-- JOB ITEM --
Copy each line below in which the string "using" appears.

-- INPUT RECORDS --
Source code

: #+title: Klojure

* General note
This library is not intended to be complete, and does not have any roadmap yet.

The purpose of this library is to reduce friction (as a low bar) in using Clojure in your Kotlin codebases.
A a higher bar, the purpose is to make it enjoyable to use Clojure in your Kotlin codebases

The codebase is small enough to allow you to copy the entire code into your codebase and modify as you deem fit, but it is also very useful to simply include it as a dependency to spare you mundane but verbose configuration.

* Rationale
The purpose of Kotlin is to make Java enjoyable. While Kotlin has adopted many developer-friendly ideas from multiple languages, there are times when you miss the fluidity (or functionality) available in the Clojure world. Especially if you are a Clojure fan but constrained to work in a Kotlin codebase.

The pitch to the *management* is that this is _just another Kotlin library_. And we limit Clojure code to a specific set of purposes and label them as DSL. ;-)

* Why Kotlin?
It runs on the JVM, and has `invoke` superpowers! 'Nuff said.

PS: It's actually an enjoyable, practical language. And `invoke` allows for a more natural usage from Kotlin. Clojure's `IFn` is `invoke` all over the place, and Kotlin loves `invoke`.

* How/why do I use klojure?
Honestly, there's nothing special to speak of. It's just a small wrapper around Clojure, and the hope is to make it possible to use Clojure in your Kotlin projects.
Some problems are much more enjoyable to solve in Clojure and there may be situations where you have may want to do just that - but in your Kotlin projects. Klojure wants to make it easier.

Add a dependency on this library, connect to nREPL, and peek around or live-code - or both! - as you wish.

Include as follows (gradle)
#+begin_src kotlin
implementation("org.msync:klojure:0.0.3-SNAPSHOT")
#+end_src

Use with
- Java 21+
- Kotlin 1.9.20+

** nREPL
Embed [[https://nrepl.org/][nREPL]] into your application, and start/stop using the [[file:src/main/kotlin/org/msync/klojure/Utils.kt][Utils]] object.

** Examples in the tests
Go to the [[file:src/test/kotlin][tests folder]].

-- THE COMPLETED TASK --
The purpose of this library is to reduce friction (as a low bar) in using Clojure in your Kotlin codebases.
Embed [[https://nrepl.org/][nREPL]] into your application, and start/stop using the [[file:src/main/kotlin/org/msync/klojure/Utils.kt][Utils]] object.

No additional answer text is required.